▶ [WHAT YOU HAVE TO DO]: Each line from the line containing "Cookie-Einstellungen" through the last line of the entries is to be reproduced exactly as it stands.

▶ [DATASET CONTENT]:
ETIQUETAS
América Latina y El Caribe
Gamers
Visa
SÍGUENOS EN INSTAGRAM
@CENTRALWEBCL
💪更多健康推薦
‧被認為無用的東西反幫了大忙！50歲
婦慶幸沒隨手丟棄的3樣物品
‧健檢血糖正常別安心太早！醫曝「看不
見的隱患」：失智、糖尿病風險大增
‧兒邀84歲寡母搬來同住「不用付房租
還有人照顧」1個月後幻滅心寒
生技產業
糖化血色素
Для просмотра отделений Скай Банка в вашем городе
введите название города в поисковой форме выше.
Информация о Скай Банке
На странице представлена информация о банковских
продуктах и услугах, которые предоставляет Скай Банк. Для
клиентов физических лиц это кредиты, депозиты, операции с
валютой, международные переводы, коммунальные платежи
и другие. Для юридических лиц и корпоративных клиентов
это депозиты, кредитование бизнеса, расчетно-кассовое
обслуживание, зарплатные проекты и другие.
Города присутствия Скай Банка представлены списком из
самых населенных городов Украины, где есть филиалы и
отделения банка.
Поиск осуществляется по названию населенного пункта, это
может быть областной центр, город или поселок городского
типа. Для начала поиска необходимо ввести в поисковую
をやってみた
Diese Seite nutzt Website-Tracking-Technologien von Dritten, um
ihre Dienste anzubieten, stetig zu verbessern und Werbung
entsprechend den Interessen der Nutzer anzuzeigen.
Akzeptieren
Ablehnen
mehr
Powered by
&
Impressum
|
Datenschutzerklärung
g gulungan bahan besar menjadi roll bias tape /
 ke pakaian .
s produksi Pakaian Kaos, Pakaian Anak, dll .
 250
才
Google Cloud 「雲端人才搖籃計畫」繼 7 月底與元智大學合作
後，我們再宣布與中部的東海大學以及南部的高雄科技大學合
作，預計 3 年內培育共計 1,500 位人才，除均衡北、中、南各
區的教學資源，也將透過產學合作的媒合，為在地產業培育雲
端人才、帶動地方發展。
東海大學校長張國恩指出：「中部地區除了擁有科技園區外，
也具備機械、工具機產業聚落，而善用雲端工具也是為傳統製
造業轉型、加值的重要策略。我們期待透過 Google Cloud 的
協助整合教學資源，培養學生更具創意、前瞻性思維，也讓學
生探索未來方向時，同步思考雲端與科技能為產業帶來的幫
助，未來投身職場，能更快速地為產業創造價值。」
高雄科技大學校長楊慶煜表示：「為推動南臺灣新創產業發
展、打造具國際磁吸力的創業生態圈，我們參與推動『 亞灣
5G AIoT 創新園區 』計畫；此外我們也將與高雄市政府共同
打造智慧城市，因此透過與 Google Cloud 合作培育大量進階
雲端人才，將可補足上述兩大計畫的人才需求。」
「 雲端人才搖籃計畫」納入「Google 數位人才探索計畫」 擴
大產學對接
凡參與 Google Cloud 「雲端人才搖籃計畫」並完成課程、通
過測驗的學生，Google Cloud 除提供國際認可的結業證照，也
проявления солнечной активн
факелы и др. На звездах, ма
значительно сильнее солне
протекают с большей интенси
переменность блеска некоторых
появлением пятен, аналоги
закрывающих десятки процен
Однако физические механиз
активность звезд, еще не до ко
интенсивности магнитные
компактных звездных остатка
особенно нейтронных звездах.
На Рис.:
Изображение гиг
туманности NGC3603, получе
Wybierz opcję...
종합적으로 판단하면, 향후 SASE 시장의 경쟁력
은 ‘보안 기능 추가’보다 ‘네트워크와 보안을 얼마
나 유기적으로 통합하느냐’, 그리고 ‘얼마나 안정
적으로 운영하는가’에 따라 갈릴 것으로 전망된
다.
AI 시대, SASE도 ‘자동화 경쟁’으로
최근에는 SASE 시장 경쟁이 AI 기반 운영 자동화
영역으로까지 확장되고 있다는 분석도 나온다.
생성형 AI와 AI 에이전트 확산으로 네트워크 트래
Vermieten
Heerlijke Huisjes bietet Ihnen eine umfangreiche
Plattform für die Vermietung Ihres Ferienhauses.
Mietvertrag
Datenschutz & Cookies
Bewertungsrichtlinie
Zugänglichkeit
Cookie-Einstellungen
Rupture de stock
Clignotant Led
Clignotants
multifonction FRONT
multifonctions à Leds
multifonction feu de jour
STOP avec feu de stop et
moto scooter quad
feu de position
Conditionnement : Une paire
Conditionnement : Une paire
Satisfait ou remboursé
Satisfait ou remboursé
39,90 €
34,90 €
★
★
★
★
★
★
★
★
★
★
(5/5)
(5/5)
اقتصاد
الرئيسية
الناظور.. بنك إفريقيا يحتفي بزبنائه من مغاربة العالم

▶ [REPLY]:
Cookie-Einstellungen
Rupture de stock
Clignotant Led
Clignotants
multifonction FRONT
multifonctions à Leds
multifonction feu de jour
STOP avec feu de stop et
moto scooter quad
feu de position
Conditionnement : Une paire
Conditionnement : Une paire
Satisfait ou remboursé
Satisfait ou remboursé
39,90 €
34,90 €
★
★
★
★
★
★
★
★
★
★
(5/5)
(5/5)
اقتصاد
الرئيسية
الناظور.. بنك إفريقيا يحتفي بزبنائه من مغاربة العالم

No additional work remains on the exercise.